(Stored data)
=====
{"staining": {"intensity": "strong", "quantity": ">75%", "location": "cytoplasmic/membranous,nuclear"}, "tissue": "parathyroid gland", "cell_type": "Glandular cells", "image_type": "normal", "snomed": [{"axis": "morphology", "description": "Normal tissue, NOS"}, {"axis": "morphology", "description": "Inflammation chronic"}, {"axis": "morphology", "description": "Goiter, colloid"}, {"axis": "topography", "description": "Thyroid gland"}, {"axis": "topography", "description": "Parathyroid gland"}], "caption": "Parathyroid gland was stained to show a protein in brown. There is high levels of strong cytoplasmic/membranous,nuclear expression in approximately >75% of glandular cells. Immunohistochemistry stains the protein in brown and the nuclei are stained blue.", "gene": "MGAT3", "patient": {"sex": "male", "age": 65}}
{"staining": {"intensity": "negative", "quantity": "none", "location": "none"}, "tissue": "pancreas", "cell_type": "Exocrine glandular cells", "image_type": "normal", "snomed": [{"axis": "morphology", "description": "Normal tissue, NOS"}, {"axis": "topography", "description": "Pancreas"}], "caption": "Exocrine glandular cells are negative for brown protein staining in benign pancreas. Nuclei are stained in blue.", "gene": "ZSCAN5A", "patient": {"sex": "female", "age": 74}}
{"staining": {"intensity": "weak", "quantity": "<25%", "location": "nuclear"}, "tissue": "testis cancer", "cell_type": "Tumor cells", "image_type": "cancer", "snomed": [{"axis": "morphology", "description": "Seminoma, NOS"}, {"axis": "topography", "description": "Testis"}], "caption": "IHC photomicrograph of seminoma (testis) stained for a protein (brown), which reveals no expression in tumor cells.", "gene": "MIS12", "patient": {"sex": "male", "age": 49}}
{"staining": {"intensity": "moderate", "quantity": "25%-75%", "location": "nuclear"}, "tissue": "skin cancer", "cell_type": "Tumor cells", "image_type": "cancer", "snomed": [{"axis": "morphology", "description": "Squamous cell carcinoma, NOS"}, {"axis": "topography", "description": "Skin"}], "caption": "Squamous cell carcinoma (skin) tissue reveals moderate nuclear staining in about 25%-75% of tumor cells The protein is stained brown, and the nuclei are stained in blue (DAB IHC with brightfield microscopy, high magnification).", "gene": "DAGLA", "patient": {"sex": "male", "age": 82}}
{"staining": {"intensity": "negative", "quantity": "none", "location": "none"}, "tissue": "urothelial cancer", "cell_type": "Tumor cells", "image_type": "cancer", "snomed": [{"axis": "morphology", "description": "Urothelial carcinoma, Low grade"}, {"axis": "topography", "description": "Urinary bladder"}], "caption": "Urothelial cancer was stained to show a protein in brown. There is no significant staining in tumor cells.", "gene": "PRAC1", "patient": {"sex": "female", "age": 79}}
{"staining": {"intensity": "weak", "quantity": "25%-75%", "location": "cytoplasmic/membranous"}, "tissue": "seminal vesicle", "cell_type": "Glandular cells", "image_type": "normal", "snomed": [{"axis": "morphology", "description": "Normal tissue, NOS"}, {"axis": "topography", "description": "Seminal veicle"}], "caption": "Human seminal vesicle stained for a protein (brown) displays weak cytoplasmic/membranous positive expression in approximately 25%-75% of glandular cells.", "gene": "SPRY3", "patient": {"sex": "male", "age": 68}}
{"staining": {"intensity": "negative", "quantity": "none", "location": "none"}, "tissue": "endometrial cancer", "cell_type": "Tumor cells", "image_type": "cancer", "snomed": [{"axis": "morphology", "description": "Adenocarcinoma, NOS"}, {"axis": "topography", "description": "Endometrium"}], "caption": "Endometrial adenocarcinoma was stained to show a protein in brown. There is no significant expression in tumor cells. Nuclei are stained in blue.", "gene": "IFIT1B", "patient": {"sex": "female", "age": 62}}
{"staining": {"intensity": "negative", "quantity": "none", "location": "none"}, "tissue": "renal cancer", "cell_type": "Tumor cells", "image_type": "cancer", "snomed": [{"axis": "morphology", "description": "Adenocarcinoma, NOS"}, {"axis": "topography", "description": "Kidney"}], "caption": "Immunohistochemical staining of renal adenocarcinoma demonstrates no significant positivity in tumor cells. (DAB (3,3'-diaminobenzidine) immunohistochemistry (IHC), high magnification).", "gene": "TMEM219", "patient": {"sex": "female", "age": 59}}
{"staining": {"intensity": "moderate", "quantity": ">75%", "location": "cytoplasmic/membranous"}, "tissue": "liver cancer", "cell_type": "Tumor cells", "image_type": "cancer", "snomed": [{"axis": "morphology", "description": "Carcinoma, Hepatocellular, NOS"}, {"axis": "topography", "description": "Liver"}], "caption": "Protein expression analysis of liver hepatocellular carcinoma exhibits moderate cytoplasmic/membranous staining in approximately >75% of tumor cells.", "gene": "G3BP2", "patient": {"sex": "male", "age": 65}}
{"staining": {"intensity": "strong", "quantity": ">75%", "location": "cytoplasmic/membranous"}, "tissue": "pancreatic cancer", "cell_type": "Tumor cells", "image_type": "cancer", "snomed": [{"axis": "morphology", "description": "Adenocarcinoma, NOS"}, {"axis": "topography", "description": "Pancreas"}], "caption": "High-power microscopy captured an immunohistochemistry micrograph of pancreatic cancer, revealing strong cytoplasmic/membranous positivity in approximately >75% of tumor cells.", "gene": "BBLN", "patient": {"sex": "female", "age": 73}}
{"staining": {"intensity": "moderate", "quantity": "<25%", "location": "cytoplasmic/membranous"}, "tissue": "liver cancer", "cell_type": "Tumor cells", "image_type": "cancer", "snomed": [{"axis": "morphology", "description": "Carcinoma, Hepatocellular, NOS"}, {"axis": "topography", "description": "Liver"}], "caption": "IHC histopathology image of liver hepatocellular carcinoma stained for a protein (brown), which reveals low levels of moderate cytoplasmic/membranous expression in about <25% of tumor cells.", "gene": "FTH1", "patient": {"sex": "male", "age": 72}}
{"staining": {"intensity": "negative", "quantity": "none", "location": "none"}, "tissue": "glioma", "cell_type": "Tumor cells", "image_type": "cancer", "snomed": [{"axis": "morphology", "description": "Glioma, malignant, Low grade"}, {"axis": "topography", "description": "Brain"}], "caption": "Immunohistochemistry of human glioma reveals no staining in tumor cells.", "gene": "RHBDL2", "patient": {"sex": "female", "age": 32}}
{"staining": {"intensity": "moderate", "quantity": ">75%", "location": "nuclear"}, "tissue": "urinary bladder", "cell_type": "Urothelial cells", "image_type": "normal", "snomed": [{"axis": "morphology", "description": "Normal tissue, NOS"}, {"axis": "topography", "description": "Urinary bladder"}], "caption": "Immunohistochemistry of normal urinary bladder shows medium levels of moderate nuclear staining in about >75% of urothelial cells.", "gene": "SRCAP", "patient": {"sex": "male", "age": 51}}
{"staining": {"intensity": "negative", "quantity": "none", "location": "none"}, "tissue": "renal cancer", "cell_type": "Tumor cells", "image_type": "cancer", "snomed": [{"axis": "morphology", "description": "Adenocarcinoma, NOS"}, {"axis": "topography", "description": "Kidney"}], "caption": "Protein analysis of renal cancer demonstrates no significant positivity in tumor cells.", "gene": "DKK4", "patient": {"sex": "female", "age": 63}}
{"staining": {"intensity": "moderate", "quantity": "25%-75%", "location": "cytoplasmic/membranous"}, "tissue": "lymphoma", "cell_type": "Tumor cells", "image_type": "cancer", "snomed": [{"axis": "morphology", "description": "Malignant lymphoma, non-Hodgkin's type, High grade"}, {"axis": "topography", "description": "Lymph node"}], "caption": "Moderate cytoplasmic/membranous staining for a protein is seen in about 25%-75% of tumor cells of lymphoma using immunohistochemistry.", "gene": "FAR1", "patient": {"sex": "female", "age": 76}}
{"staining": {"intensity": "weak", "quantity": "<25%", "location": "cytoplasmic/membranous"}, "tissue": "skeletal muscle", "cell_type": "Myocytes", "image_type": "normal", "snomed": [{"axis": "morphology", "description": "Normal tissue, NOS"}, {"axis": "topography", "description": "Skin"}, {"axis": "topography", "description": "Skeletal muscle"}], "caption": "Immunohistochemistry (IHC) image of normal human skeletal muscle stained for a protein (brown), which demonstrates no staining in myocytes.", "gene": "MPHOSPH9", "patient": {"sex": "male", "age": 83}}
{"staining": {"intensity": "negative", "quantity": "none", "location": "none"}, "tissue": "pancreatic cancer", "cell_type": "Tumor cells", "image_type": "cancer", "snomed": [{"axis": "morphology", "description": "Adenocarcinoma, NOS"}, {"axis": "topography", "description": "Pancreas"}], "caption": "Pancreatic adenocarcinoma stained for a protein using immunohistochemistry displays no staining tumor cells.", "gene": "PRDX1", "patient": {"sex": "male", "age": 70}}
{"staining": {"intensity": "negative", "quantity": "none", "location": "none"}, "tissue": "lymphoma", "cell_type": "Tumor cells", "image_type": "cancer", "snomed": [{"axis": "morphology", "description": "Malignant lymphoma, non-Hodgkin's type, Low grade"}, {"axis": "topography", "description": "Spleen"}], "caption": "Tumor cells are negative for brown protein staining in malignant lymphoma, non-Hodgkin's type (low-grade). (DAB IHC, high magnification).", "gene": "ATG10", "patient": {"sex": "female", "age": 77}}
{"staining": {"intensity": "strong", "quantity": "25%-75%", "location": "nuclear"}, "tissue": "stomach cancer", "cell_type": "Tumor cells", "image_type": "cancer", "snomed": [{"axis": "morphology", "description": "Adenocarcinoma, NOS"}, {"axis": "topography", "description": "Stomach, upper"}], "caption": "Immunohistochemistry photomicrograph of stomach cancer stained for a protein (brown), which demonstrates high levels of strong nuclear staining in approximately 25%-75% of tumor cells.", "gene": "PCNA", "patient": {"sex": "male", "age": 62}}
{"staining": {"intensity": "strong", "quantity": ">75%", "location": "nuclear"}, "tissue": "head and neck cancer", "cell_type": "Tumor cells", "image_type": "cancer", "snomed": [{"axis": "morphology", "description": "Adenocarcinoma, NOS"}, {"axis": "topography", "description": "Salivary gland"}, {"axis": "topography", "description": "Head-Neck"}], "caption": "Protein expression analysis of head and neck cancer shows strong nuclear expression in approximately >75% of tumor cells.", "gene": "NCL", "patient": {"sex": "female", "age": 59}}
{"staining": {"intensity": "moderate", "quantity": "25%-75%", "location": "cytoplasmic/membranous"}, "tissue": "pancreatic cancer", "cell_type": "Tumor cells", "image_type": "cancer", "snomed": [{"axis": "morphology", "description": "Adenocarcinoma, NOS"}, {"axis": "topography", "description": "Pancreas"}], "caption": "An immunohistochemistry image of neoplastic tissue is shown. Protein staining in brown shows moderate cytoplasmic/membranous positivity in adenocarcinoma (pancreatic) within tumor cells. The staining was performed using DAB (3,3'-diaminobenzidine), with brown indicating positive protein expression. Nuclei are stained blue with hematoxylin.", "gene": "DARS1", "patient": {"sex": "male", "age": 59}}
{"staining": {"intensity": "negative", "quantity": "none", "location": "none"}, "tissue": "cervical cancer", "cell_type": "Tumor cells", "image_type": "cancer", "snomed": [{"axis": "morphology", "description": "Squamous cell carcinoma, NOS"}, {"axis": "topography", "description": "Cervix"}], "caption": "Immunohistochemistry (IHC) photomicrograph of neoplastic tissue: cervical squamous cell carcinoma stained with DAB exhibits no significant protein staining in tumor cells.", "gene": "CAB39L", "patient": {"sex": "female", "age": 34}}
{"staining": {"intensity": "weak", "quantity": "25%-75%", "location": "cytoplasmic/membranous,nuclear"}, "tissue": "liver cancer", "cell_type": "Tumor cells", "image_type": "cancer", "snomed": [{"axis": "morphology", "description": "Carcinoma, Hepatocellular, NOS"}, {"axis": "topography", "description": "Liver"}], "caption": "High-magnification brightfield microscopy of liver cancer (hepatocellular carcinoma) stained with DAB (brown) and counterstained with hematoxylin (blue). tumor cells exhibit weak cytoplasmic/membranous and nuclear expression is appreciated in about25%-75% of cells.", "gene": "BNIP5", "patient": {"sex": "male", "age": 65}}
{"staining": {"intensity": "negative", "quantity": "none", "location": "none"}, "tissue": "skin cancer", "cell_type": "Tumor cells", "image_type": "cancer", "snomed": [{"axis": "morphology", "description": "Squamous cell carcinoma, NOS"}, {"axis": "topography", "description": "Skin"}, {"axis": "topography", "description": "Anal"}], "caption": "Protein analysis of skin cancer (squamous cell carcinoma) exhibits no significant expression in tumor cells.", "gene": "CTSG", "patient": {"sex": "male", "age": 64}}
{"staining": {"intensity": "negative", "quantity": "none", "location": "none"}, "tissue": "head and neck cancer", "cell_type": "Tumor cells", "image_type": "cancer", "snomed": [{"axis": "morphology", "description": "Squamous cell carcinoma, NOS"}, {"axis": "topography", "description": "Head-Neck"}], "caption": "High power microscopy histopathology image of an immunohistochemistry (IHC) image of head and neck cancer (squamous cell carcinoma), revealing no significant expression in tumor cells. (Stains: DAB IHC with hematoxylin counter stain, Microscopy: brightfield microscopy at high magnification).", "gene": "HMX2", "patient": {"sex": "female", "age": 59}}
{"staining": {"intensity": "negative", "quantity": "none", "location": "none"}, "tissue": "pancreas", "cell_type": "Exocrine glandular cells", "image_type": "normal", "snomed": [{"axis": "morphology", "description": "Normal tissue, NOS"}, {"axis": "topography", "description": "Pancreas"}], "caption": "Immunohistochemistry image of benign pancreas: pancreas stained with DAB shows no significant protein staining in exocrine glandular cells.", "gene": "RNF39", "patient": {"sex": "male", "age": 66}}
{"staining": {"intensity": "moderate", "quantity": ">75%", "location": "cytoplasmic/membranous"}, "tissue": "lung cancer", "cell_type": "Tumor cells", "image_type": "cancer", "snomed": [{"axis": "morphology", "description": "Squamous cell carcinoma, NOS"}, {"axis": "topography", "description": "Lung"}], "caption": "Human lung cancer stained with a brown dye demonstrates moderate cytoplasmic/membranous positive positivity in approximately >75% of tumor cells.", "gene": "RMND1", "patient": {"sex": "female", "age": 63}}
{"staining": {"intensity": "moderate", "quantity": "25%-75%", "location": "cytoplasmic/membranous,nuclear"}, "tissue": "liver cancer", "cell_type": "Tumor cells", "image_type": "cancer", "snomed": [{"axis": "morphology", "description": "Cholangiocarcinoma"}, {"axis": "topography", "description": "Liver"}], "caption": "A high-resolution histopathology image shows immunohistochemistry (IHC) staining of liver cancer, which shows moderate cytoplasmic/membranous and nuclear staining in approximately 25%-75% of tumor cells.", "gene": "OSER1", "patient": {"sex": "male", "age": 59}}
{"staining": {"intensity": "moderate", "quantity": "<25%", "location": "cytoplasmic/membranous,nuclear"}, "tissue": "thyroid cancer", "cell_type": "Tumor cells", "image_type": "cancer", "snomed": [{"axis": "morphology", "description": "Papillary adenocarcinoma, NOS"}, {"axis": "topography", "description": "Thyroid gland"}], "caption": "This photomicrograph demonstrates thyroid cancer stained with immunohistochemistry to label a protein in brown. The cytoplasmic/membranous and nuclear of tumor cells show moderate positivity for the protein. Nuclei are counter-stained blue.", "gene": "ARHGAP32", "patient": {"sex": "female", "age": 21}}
=====
TASK INSTRUCTIONS | Reproduce only the lines above spanning from the line containing "non-Hodgkin's type, High" through the line containing "non-Hodgkin's type, Low", word for word.

WRITTEN RESPONSE |
{"staining": {"intensity": "moderate", "quantity": "25%-75%", "location": "cytoplasmic/membranous"}, "tissue": "lymphoma", "cell_type": "Tumor cells", "image_type": "cancer", "snomed": [{"axis": "morphology", "description": "Malignant lymphoma, non-Hodgkin's type, High grade"}, {"axis": "topography", "description": "Lymph node"}], "caption": "Moderate cytoplasmic/membranous staining for a protein is seen in about 25%-75% of tumor cells of lymphoma using immunohistochemistry.", "gene": "FAR1", "patient": {"sex": "female", "age": 76}}
{"staining": {"intensity": "weak", "quantity": "<25%", "location": "cytoplasmic/membranous"}, "tissue": "skeletal muscle", "cell_type": "Myocytes", "image_type": "normal", "snomed": [{"axis": "morphology", "description": "Normal tissue, NOS"}, {"axis": "topography", "description": "Skin"}, {"axis": "topography", "description": "Skeletal muscle"}], "caption": "Immunohistochemistry (IHC) image of normal human skeletal muscle stained for a protein (brown), which demonstrates no staining in myocytes.", "gene": "MPHOSPH9", "patient": {"sex": "male", "age": 83}}
{"staining": {"intensity": "negative", "quantity": "none", "location": "none"}, "tissue": "pancreatic cancer", "cell_type": "Tumor cells", "image_type": "cancer", "snomed": [{"axis": "morphology", "description": "Adenocarcinoma, NOS"}, {"axis": "topography", "description": "Pancreas"}], "caption": "Pancreatic adenocarcinoma stained for a protein using immunohistochemistry displays no staining tumor cells.", "gene": "PRDX1", "patient": {"sex": "male", "age": 70}}
{"staining": {"intensity": "negative", "quantity": "none", "location": "none"}, "tissue": "lymphoma", "cell_type": "Tumor cells", "image_type": "cancer", "snomed": [{"axis": "morphology", "description": "Malignant lymphoma, non-Hodgkin's type, Low grade"}, {"axis": "topography", "description": "Spleen"}], "caption": "Tumor cells are negative for brown protein staining in malignant lymphoma, non-Hodgkin's type (low-grade). (DAB IHC, high magnification).", "gene": "ATG10", "patient": {"sex": "female", "age": 77}}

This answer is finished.